Putting image making more into the hands of the designer although allowing greater self expression is not always seen as a good thing. This seems to be one of the main issues raised by Steven Heller in his well known article ‘Cult of the Ugly’. He has a lot to say about the results of what might be termed self expression. Referring to ‘Output’, a “design manifesto” from the School of the Art Institute of Chicago and University of Texas Steven says:
“[it is] another experiment in the current plethora of aesthetical questionable graphic output. Given the increase in graduate school programmes which provide both a laboratory setting and freedom from professional responsibility, the word experiment has come to justify a multitude of sins.”(Cult of the Ugly, Steven Heller, Eye, September 1993, p.52)
So what is the cure for the newly freed designer? Technology freeing the designer from old constraints has not necessarily led to better design. Heller refers to some ‘design experiments’ again in his article as being "...given by instinct and obscured by theory, with ugliness its foremost by product.”
Like a kite is held up in the air by the same string that holds it to the ground, it seems that releasing design from its constraints design has hit the ground with a crash. Although computer technology has enabled such freedom to proliferate, it is not to blame, the computer is for the most part in the hands of the designer. This being the case Steven Heller mentions an appropriate cure to the ugliness problem:
“Experimentation is the engine of progress, its fuel a mixture of instinct, intelligence and discipline. But the engine floods when too much instinct and not enough intelligence and discipline is injected into the mix.”
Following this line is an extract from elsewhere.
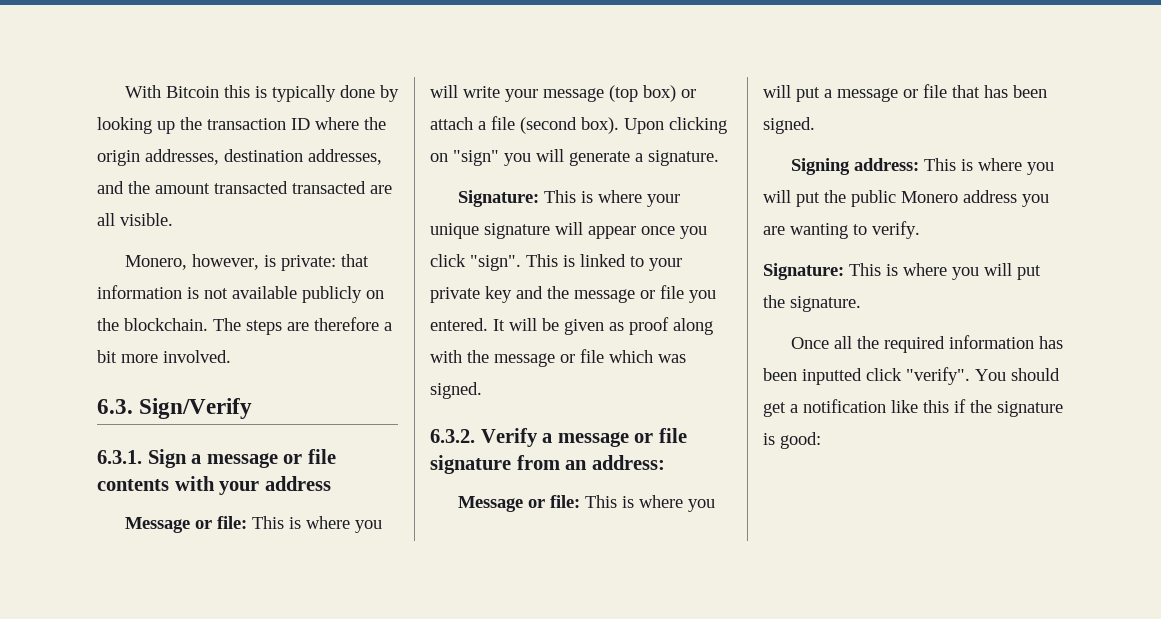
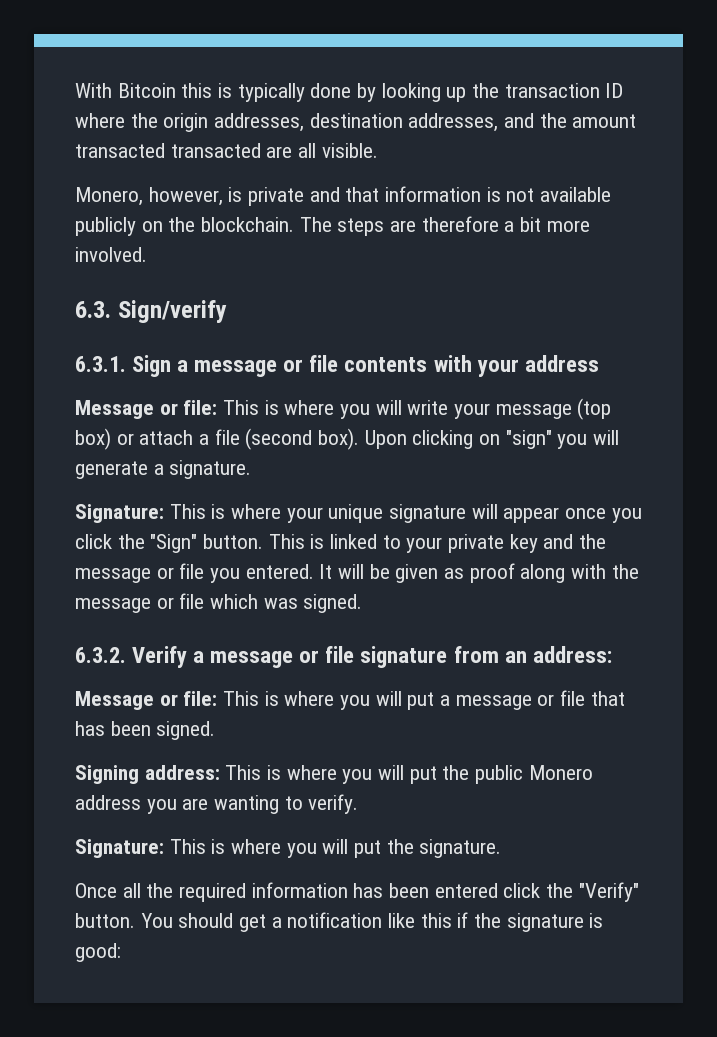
[280,255,336,271] private: -> [248,187,340,206] private and
[139,398,253,419] Sign/Verify -> [117,300,227,323] Sign/verify
[470,255,521,271] "sign". -> [117,534,264,553] the "Sign" button.
[802,367,970,385] inputted click "verify". -> [434,882,639,902] [75,913,135,928] entered click the "Verify" button.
New technology has brought greater freedom to creativity, but with it it has brought a need for the new designer to perhaps be more disciplined than before.
Ivan Chermayeff, great expounder of how he sees the designers role, who has even now on his web site, would agree with the need for designers to be more disciplined with their new technology given freedom. He says in a paper he authored in 1969 that designers ought to presume “a highly cynical, objective, and unbiased questioning attitude...”(Chermayeff & Geismar, Idea - special issue, p.108). A difficult thing to do if self expression is the order of the day, but an important thing to do. the new designer amid experimentation and self expression needs to be brutally strict in a way, and intelligently select the good and throw away the bad.
New technology has reformed the design industry, or in the words of Paul Ferrar, an independent creative and printer who witnessed the changes for 25 years, new technology has “turned it on its head”. It means more work for designers, more thought, more discipline, more creativity, more experimentation, more knowledge of production processes. What Ivan Chermayeff said in 1969 before the technology revolution of the design industry is perhaps more relevant now than it has ever been:
“Designers should read.
Designers should make themselves aware of everything.
Designers must be selective.
Designers must think”
(Chermayeff & Geismar, Idea - special issue, p.108).